-- Data shown follows --

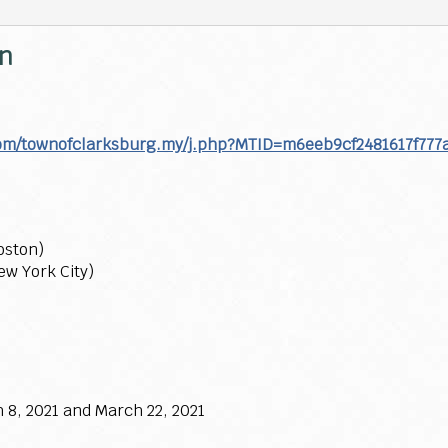
on
com/townofclarksburg.my/j.php?MTID=m6eeb9cf2481617f777
oston)
ew York City)
 8, 2021 and March 22, 2021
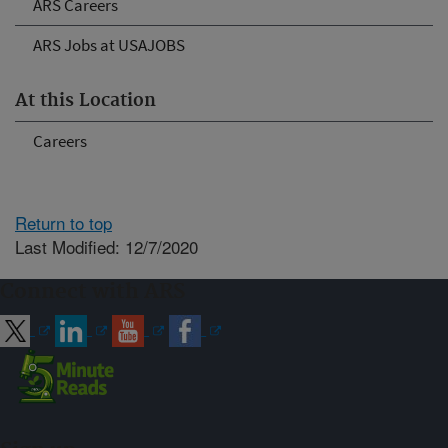
ARS Careers
ARS Jobs at USAJOBS
At this Location
Careers
Return to top
Last Modified: 12/7/2020
Connect with ARS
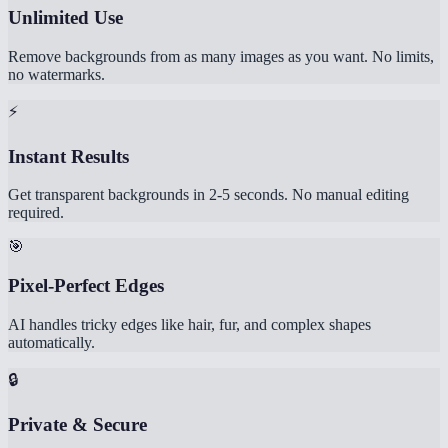
Unlimited Use
Remove backgrounds from as many images as you want. No limits,
no watermarks.
⚡
Instant Results
Get transparent backgrounds in 2-5 seconds. No manual editing
required.
🎯
Pixel-Perfect Edges
AI handles tricky edges like hair, fur, and complex shapes
automatically.
🔒
Private & Secure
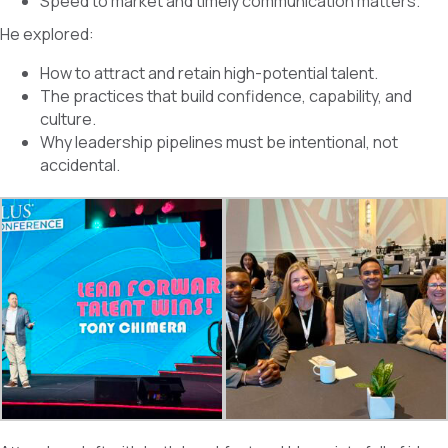
Speed to market and timely communication matters.
He explored:
How to attract and retain high-potential talent.
The practices that build confidence, capability, and
culture.
Why leadership pipelines must be intentional, not
accidental.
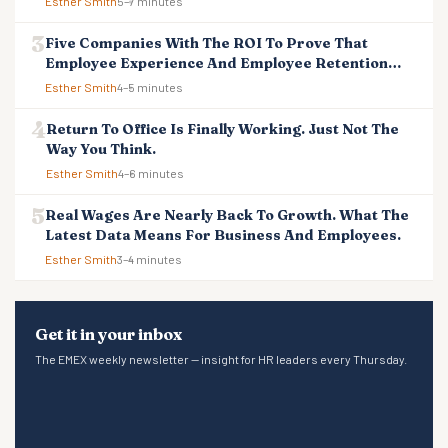
Esther Smith
5–7 minutes
Five Companies With The ROI To Prove That
Employee Experience And Employee Retention
Investment Pays Off
Esther Smith
4–5 minutes
Return To Office Is Finally Working. Just Not The
Way You Think.
Esther Smith
4–6 minutes
Real Wages Are Nearly Back To Growth. What The
Latest Data Means For Business And Employees.
Esther Smith
3–4 minutes
Get it in your inbox
The EMEX weekly newsletter — insight for HR leaders every Thursday.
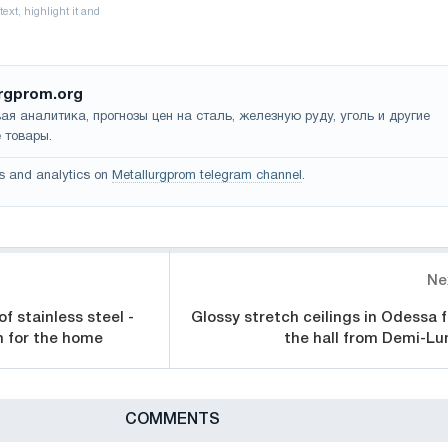
rgprom.org
ая аналитика, прогнозы цен на сталь, железную руду, уголь и другие
 товары.
s and analytics on
Metallurgprom telegram channel
.
Ne
 stainless steel -
Glossy stretch ceilings in Odessa f
on for the home
the hall from Demi-Lu
СOMMENTS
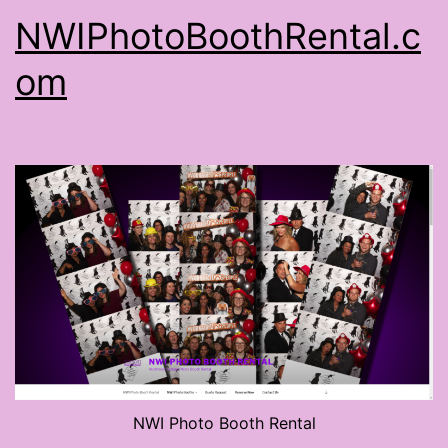
NWIPhotoBoothRental.c
om
NWI Photo Booth Rental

-- Data shown concluded --

The problem
Please lay out every line of text in the material above as a Markdown table with the columns "n" and "Line", numbering the rows in order and leaving out blank lines and the pictures.

Exercise result
| n | Line |
|---|---|
| 1 | on |
| 2 | com/townofclarksburg.my/j.php?MTID=m6eeb9cf2481617f777 |
| 3 | oston) |
| 4 | ew York City) |
| 5 |  8, 2021 and March 22, 2021 |
| 6 | ARS Careers |
| 7 | ARS Jobs at USAJOBS |
| 8 | At this Location |
| 9 | Careers |
| 10 | Return to top |
| 11 | Last Modified: 12/7/2020 |
| 12 | Connect with ARS |
| 13 | Unlimited Use |
| 14 | Remove backgrounds from as many images as you want. No limits, |
| 15 | no watermarks. |
| 16 | ⚡ |
| 17 | Instant Results |
| 18 | Get transparent backgrounds in 2-5 seconds. No manual editing |
| 19 | required. |
| 20 | 🎯 |
| 21 | Pixel-Perfect Edges |
| 22 | AI handles tricky edges like hair, fur, and complex shapes |
| 23 | automatically. |
| 24 | 🔒 |
| 25 | Private & Secure |
| 26 | Speed to market and timely communication matters. |
| 27 | He explored: |
| 28 | How to attract and retain high-potential talent. |
| 29 | The practices that build confidence, capability, and |
| 30 | culture. |
| 31 | Why leadership pipelines must be intentional, not |
| 32 | accidental. |
| 33 | Esther Smith |
| 34 | 5–7 minutes |
| 35 | Five Companies With The ROI To Prove That |
| 36 | Employee Experience And Employee Retention |
| 37 | Investment Pays Off |
| 38 | Esther Smith |
| 39 | 4–5 minutes |
| 40 | Return To Office Is Finally Working. Just Not The |
| 41 | Way You Think. |
| 42 | Esther Smith |
| 43 | 4–6 minutes |
| 44 | Real Wages Are Nearly Back To Growth. What The |
| 45 | Latest Data Means For Business And Employees. |
| 46 | Esther Smith |
| 47 | 3–4 minutes |
| 48 | Get it in your inbox |
| 49 | The EMEX weekly newsletter — insight for HR leaders every Thursday. |
| 50 | rgprom.org |
| 51 | ая аналитика, прогнозы цен на сталь, железную руду, уголь и другие |
| 52 |  товары. |
| 53 | s and analytics on |
| 54 | Metallurgprom telegram channel |
| 55 | . |
| 56 | Ne |
| 57 |  stainless steel - |
| 58 | Glossy stretch ceilings in Odessa f |
| 59 | on for the home |
| 60 | the hall from Demi-Lu |
| 61 | СOMMENTS |
| 62 | NWIPhotoBoothRental.c |
| 63 | om |
| 64 | NWI Photo Booth Rental |